Each line from the one containing "SARE SOZIALAK" to the end of the records below should be restated word for word; please leave out all other lines.

========================================

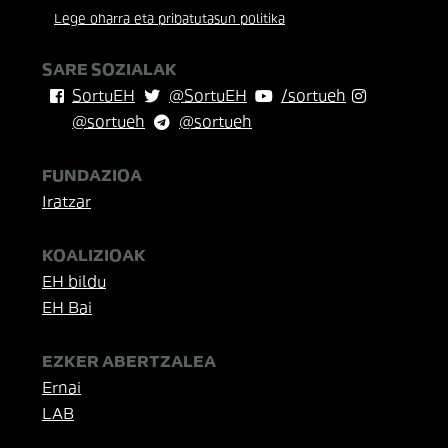
Lege oharra eta pribatutasun politika
SARE SOZIALAK
SortuEH
@SortuEH
/sortueh
@sortueh
@sortueh
FUNDAZIOA
Iratzar
KOALIZIOAK
EH bildu
EH Bai
EZKER ABERTZALEA
Ernai
LAB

========================================

- [Output of the task]:
SARE SOZIALAK
SortuEH
@SortuEH
/sortueh
@sortueh
@sortueh
FUNDAZIOA
Iratzar
KOALIZIOAK
EH bildu
EH Bai
EZKER ABERTZALEA
Ernai
LAB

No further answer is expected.